Lo segundo es modernizar la institucionalidad y los mecanismos de protección jurídica para los recursos hídricos, otorgando a la conservación de la biodiversidad la condición inherente de ser de utilidad pública. Es claro que en Chile no existe un verdadero marco regulatorio para el agua. No es moderno un país cuya legislación en materia hídrica no reconoce los estados físicos del agua, no garantiza el acceso irrestricto al recurso por su población para usos generales, no le otorga la condición de utilidad pública como función social de la propiedad, no concede protección suficiente a los glaciares, no discrimina entre zonas desérticas, mediterráneas, costeras y templadas y no reconoce a nivel constitucional su condición de ser un bien común a todos los hombres.

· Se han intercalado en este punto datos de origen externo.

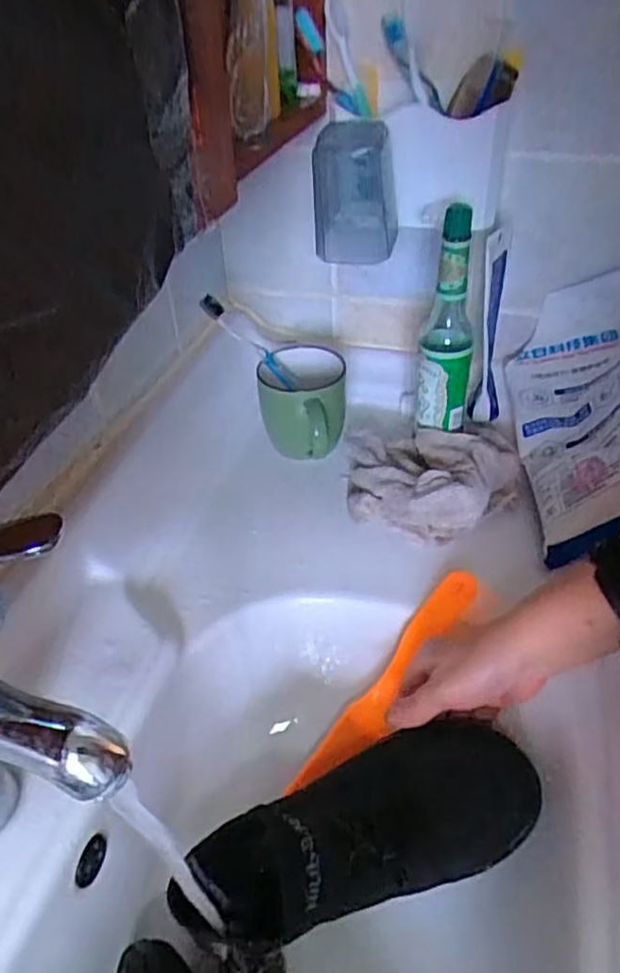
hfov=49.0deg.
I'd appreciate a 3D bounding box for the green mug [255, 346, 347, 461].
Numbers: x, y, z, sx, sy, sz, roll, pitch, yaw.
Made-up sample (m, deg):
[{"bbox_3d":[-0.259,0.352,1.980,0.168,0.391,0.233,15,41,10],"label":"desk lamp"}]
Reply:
[{"bbox_3d":[-0.006,-0.076,0.672,0.085,0.088,0.094,-6,39,-3],"label":"green mug"}]

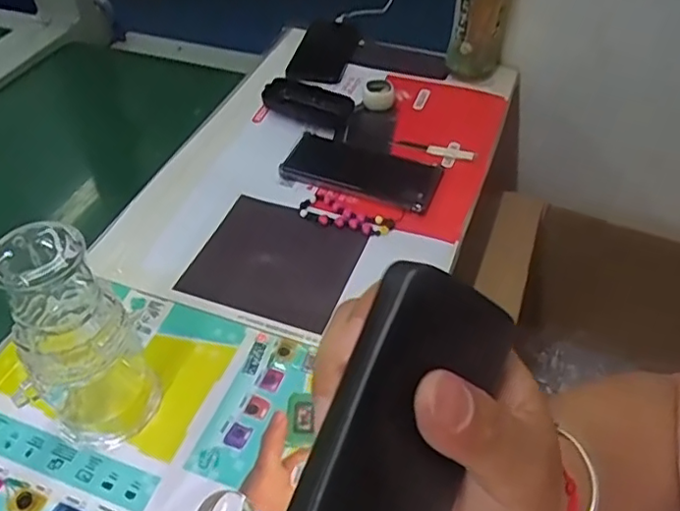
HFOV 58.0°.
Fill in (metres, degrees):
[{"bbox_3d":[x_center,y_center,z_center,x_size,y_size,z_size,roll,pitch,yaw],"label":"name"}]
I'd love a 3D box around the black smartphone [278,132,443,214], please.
[{"bbox_3d":[0.025,-0.095,0.668,0.162,0.015,0.081,16,47,15],"label":"black smartphone"}]

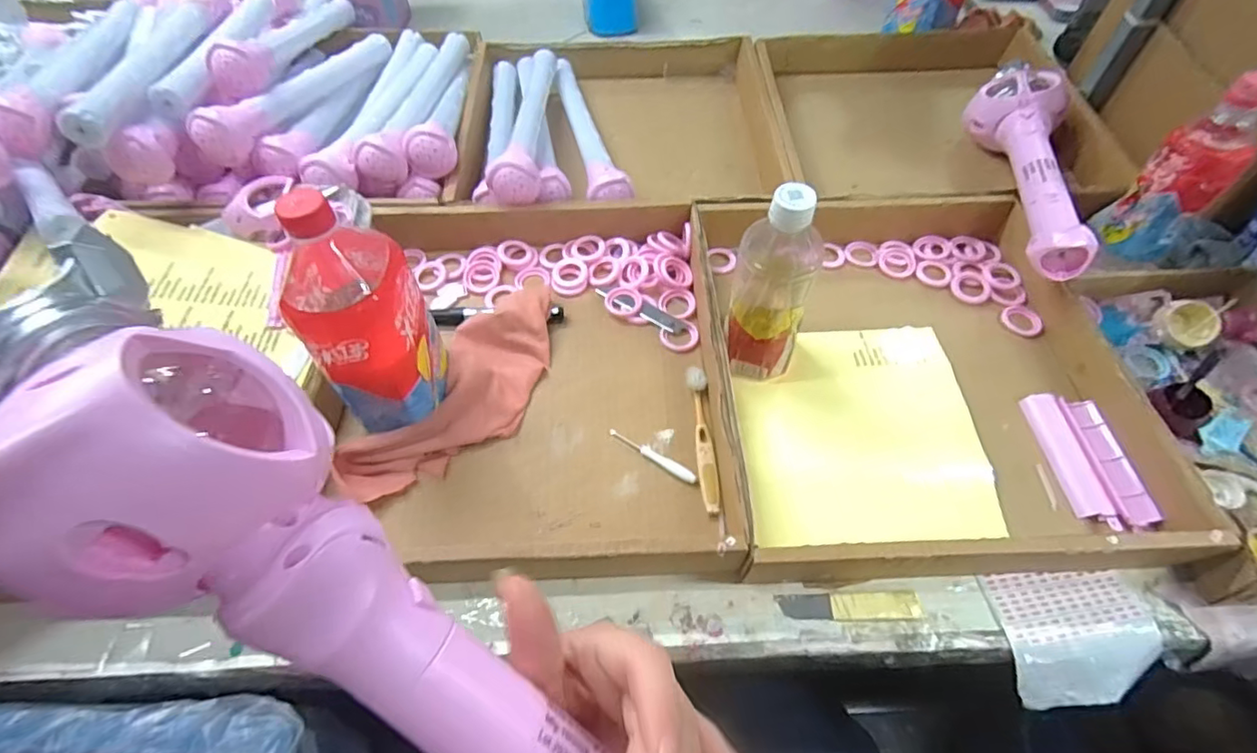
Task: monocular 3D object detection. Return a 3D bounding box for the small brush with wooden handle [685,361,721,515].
[{"bbox_3d":[0.065,0.053,0.497,0.017,0.016,0.134,-3,56,-2],"label":"small brush with wooden handle"}]

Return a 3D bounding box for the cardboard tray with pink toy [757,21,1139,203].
[{"bbox_3d":[0.364,-0.342,0.743,0.385,0.063,0.406,0,56,0],"label":"cardboard tray with pink toy"}]

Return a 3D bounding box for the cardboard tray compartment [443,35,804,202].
[{"bbox_3d":[-0.007,-0.318,0.729,0.376,0.065,0.332,-1,56,-1],"label":"cardboard tray compartment"}]

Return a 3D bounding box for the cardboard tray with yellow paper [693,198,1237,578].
[{"bbox_3d":[0.248,-0.023,0.520,0.339,0.054,0.378,-2,56,-1],"label":"cardboard tray with yellow paper"}]

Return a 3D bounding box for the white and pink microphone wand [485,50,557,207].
[{"bbox_3d":[-0.122,-0.317,0.678,0.054,0.056,0.314,-1,56,-1],"label":"white and pink microphone wand"}]

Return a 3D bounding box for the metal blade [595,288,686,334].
[{"bbox_3d":[0.012,-0.070,0.583,0.099,0.004,0.019,30,61,19],"label":"metal blade"}]

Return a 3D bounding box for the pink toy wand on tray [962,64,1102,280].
[{"bbox_3d":[0.443,-0.230,0.632,0.087,0.095,0.356,10,57,7],"label":"pink toy wand on tray"}]

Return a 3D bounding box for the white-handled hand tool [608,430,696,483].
[{"bbox_3d":[0.021,0.067,0.492,0.085,0.007,0.011,32,62,19],"label":"white-handled hand tool"}]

Por su parte, la institucionalidad competente en materia de cuidado de la biodiversidad requiere de un marco regulatorio de protección que defienda y resguarde el “interés público” que representa la biodiversidad y sus áreas protegidas como “capital natural crítico”. Lo anterior, implica que una nueva ley sobre biodiversidad y de protección de áreas protegidas, debe poseer la misma condición jurídica y efectos legales propios de otros cuerpos regulatorios, tales como el Código de minería, Ley Eléctrica, Ley General de Pesca y Acuicultura, Ley general de Urbanismo y Construcciones y otros cuerpos legales de similares características. De lo contrario, todos los esfuerzos materiales, financieros y humanos destinados a la protección y conservación de la biodiversidad y áreas protegidas, estarán siempre condicionados en su existencia y limitados en su accionar, a la fuerza normativa irrestricta que hagan valer otras leyes sectoriales, relacionadas con la explotación de recursos naturales, las que pueden en todo momento imponer servidumbres, cargas y gravámenes irreversibles a la biodiversidad, parques nacionales y áreas protegidas en general, haciendo estériles los esfuerzos que se realicen en materia de cambio climático y en términos objetivos de protección de la biodiversidad.